Como esos eminentes jueces, hay muchos activistas digitales hermanados en asumir las complejidades del mundo no por lo verificado, sino por lo que sienten o desean a priori sobre un acontecimiento. Se trata del deseo transformado en falsas certezas. Es la exaltación emotiva sin presentar pruebas. Es sentir, no pensar, para actuar, casi siempre en detrimento del otro que es distinto o no está en sintonía con este supuesto "nuevo conocimiento". Es parte del fascismo posmoderno.

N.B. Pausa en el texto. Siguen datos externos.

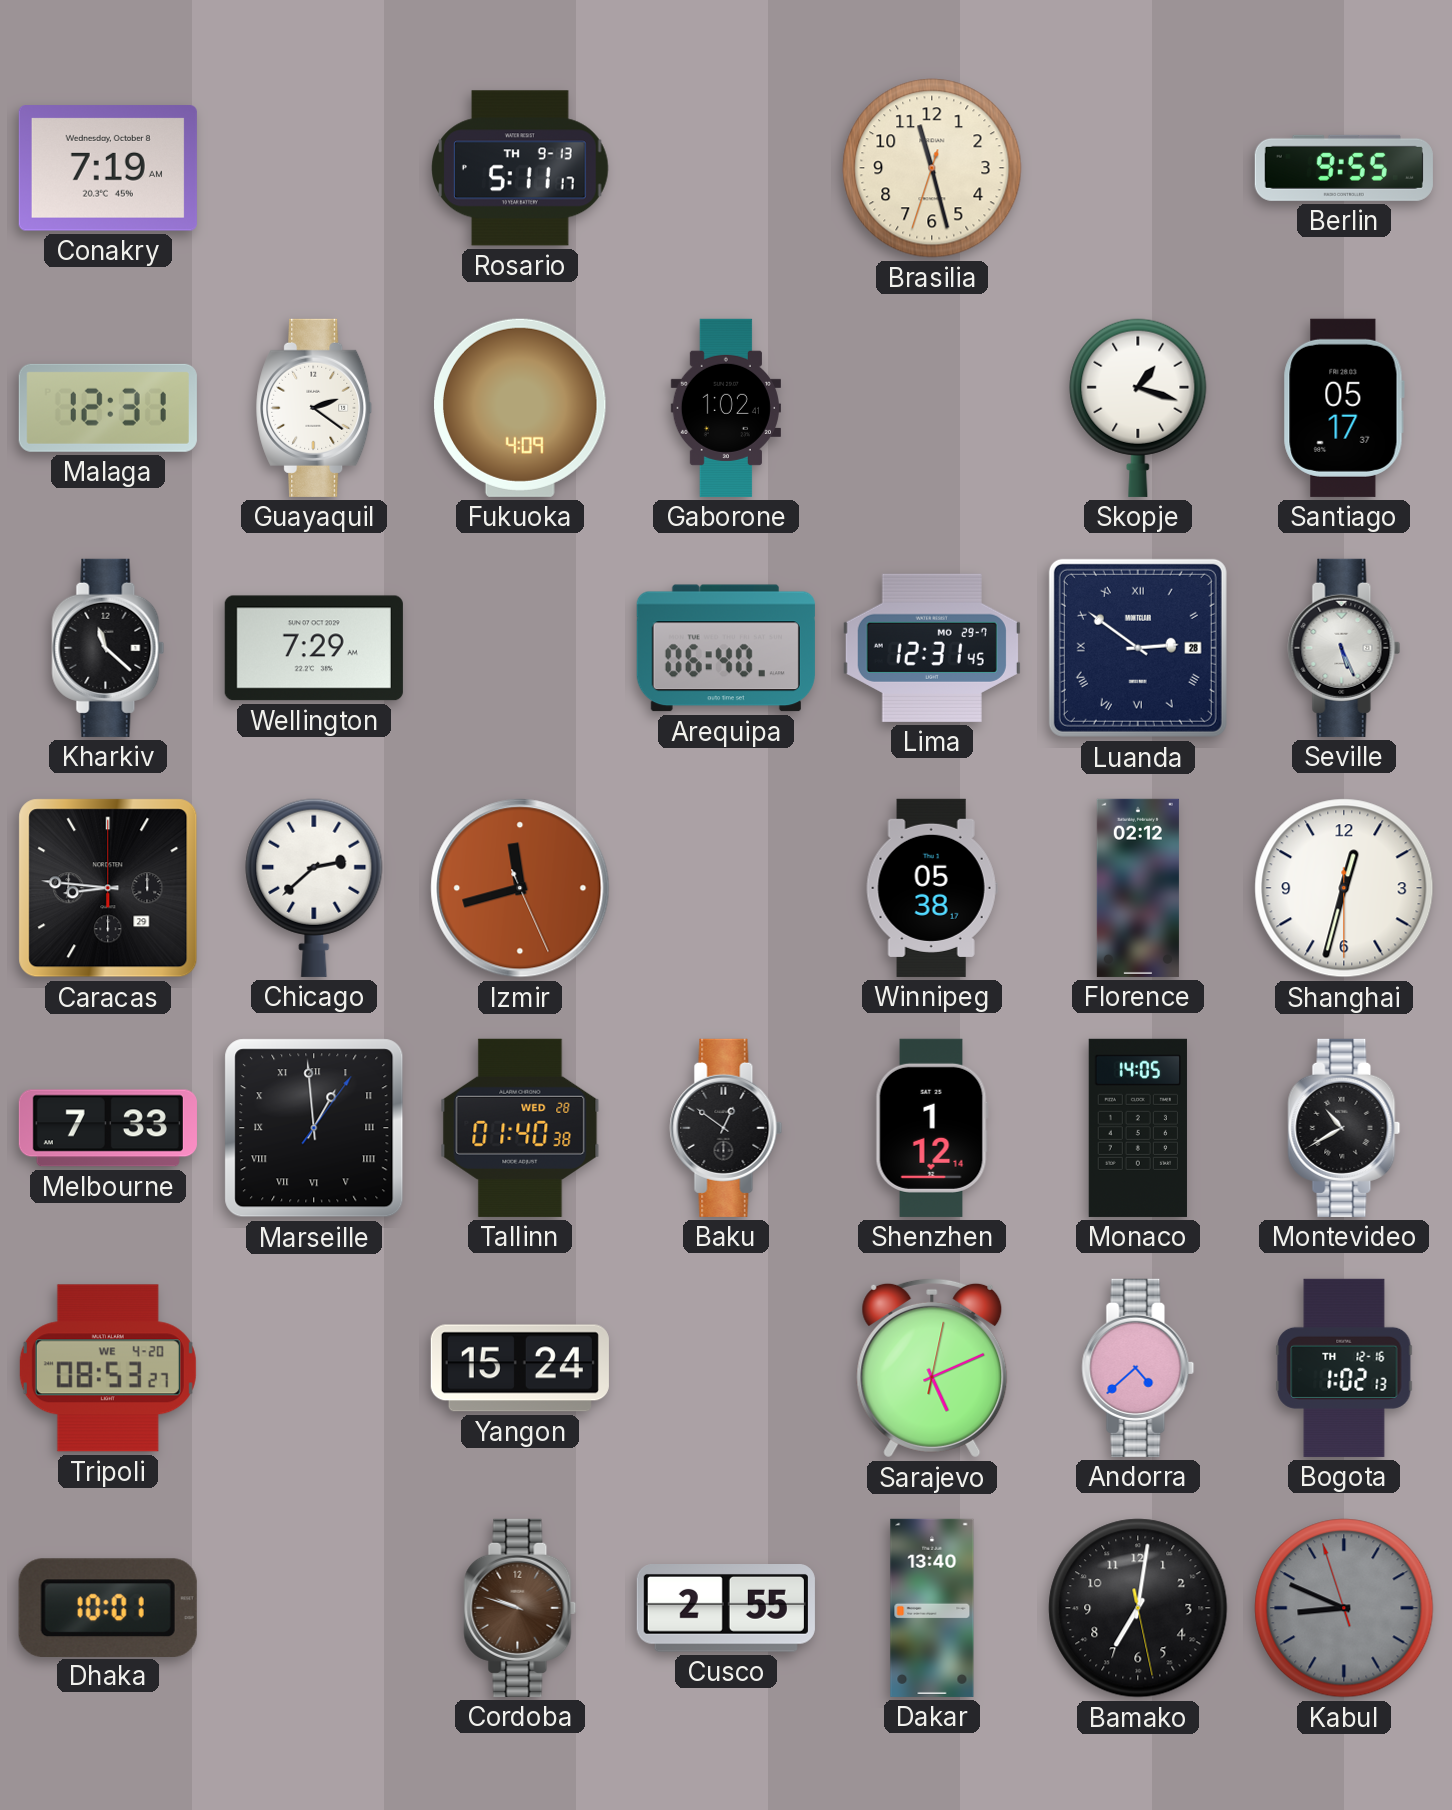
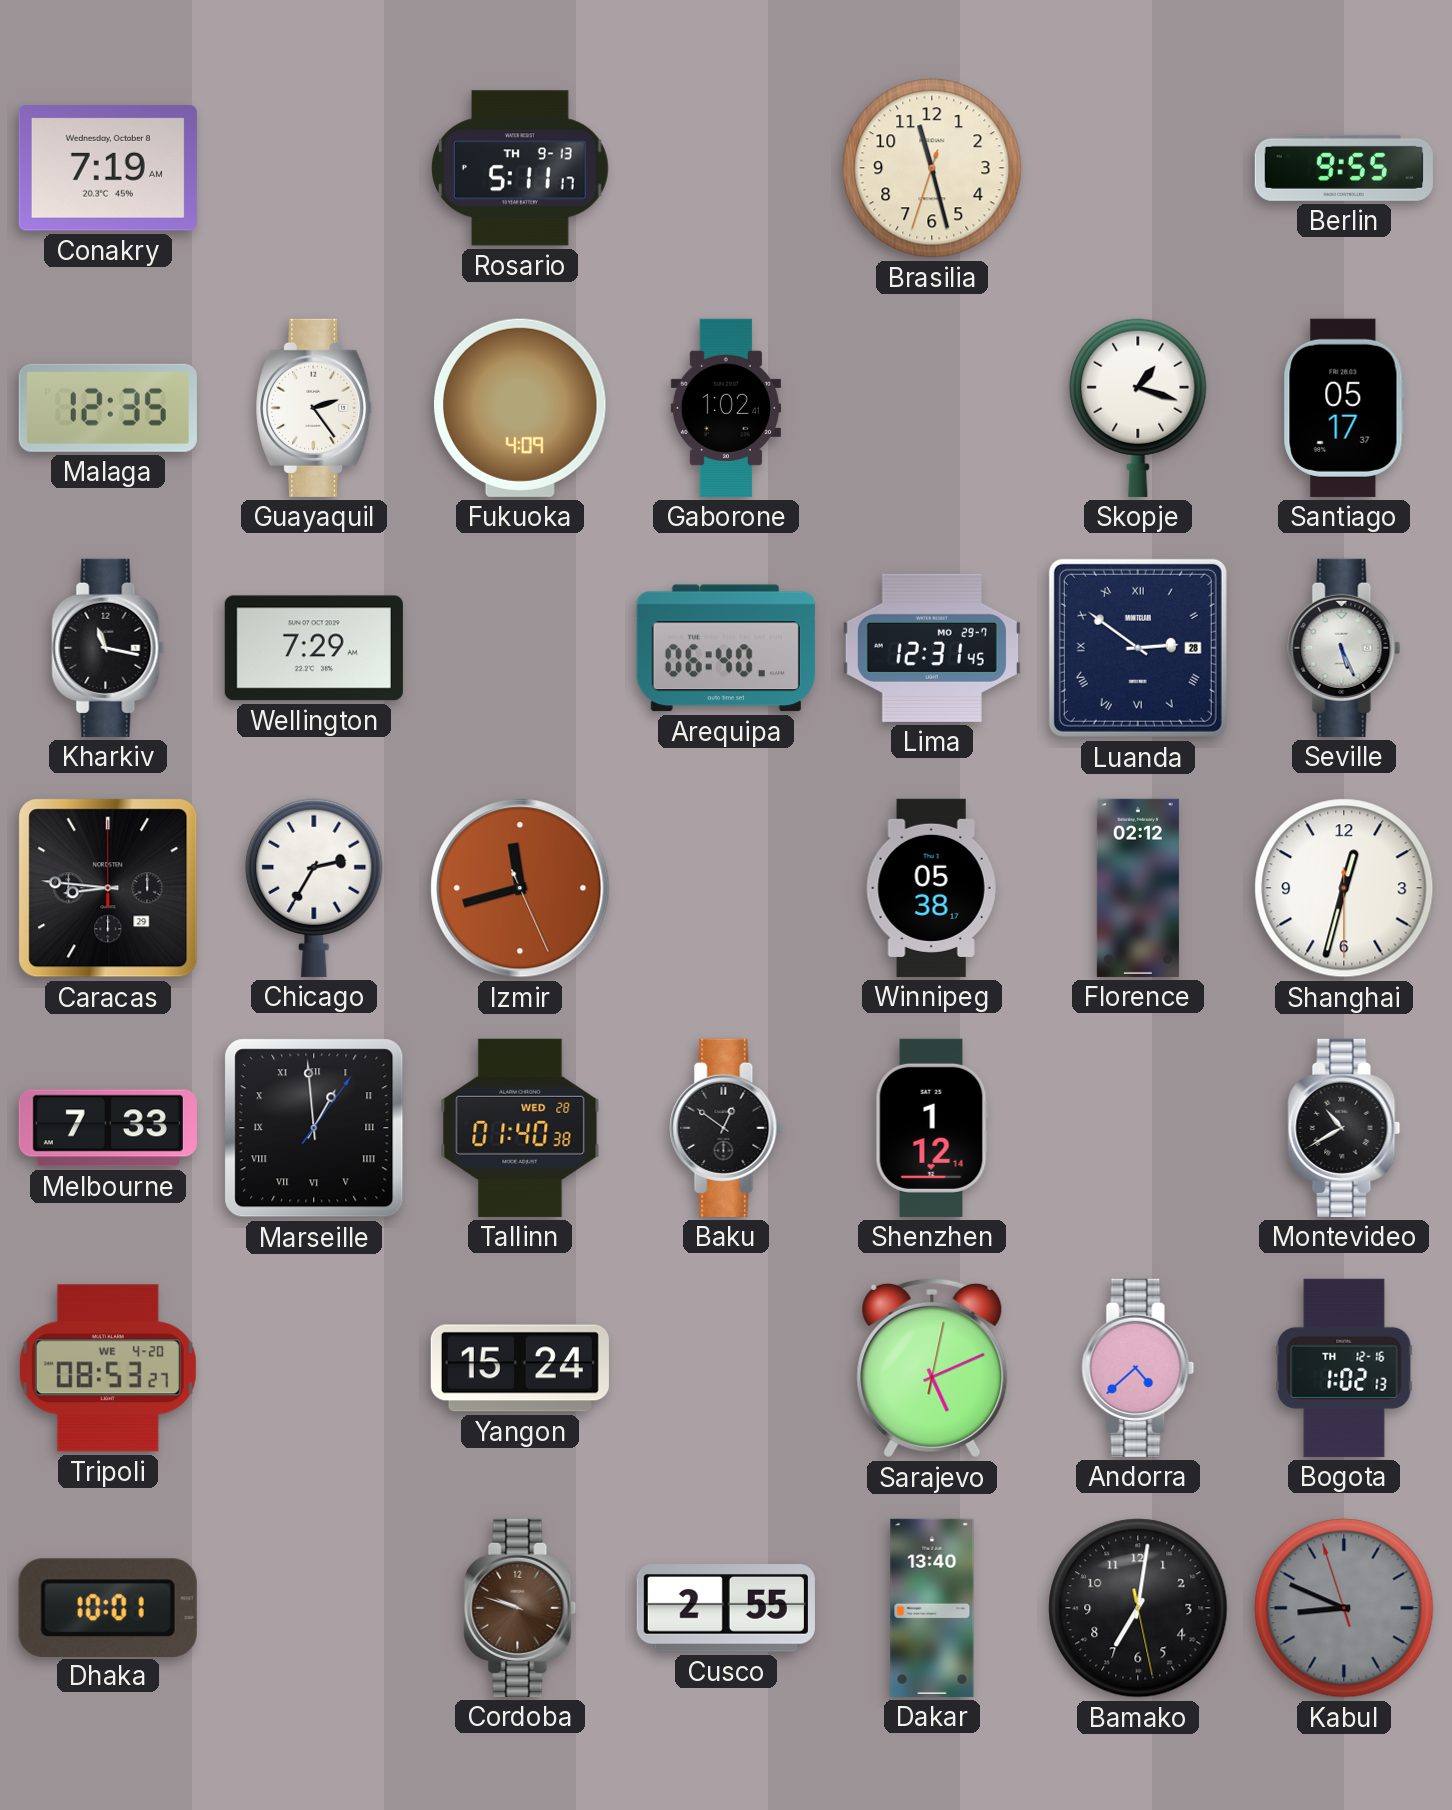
Malaga: 12:31 -> 12:35
Guayaquil: 2:21 -> 2:24
Kharkiv: 11:22 -> 11:17
Chicago: 2:38 -> 2:35
Monaco: 14:05 -> none
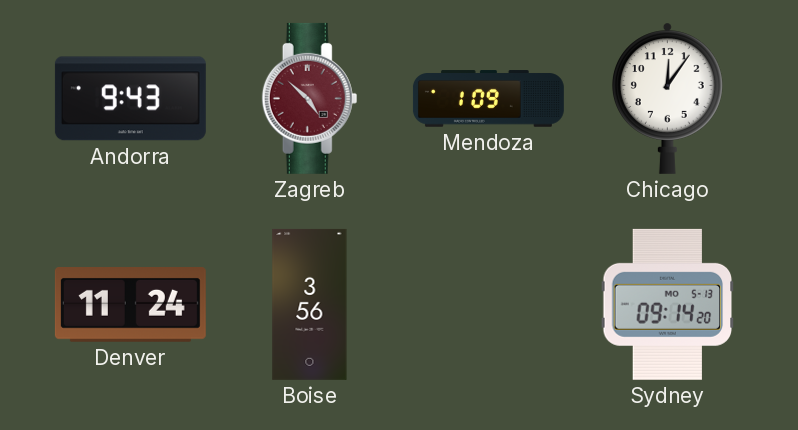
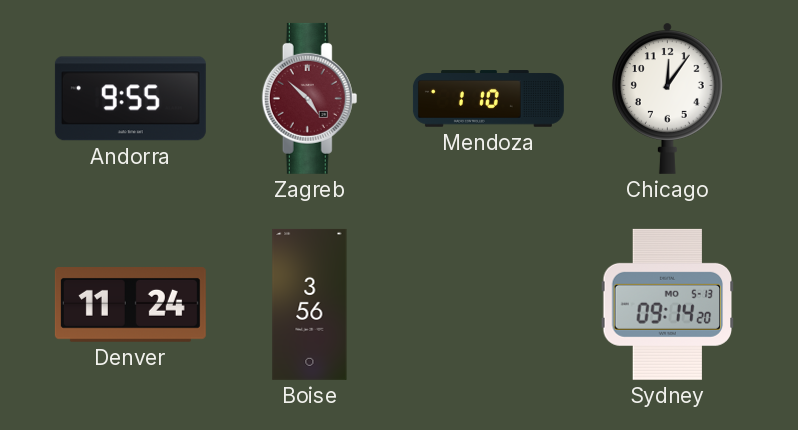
Andorra: 9:43 -> 9:55
Mendoza: 1:09 -> 1:10
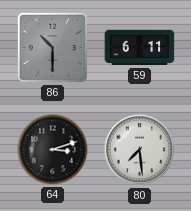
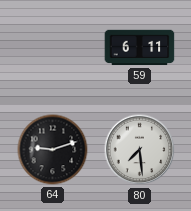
86: 10:30 -> none
64: 3:12 -> 9:12
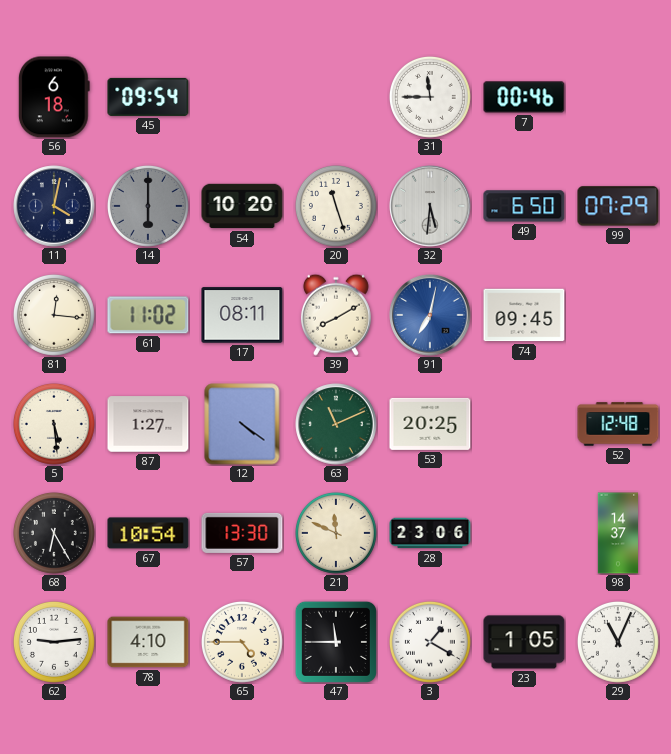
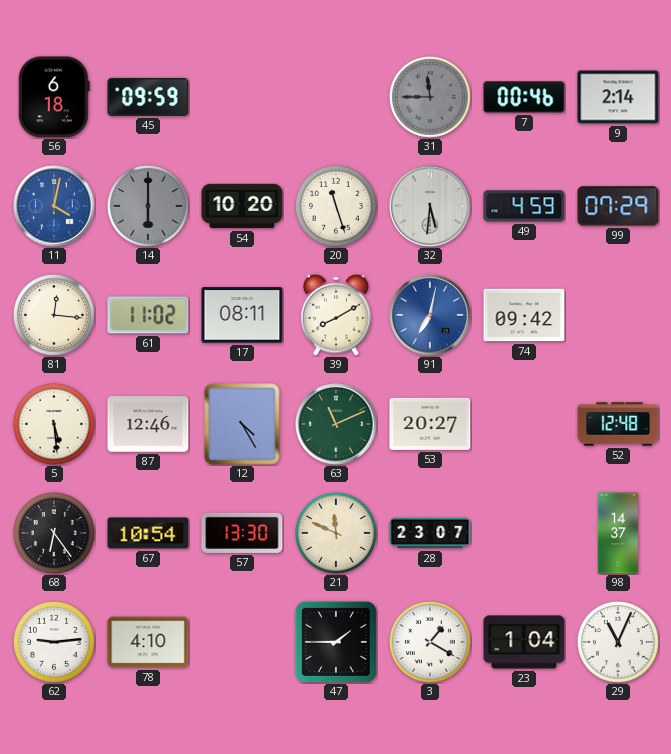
45: 09:54 -> 09:59
31 dial: white -> grey
9: none -> 2:14
11 dial: navy -> blue
49: 6:50 -> 4:59
74: 09:45 -> 09:42
87: 1:27 -> 12:46
12: 4:21 -> 4:25
53: 20:25 -> 20:27
68: 6:25 -> 6:24
28: 23:06 -> 23:07
65: 4:45 -> none
47: 11:45 -> 1:45
23: 1:05 -> 1:04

Más de la mitad de los rubios supremacistas que asaltaron en el 2021 el Capitolio estadounidense pertenecen a estas facciones de mentiras emotivas. Ellos actuaron por su "verdad": un presunto "Estado profundo compuesto por pederastas mundiales" que quería acabar con el "rebelde antisistema": Trump. Todo lo demás, según ellos, no era cierto. En su libro, el escritor y periodista Ignacio Ramonet lo llamó "la era del conspiracionismo".

Con este panorama, la veracidad de los hechos para tomar decisiones relevantes está siendo empacada como producto de lujo para el futuro. Se intenta naturalizar, a cuentagotas, que solo quienes puedan pagar una suscripción recibirán información veraz y previamente curada.

El resto estará condenado a lidiar con el vendaval de superficialidades emotivas, mezcladas con medias verdades, y que a largo plazo será determinante para intentar decidir o tomar una postura sobre algo.

Sin embargo, el asunto está en ciernes. Habrá que esperar. Por ahora, la ceguera emotiva, por encima de la comprensión de los hechos reales, lleva la delantera en estas primeras décadas del siglo XXI. Estamos seducidos por la emoverdad.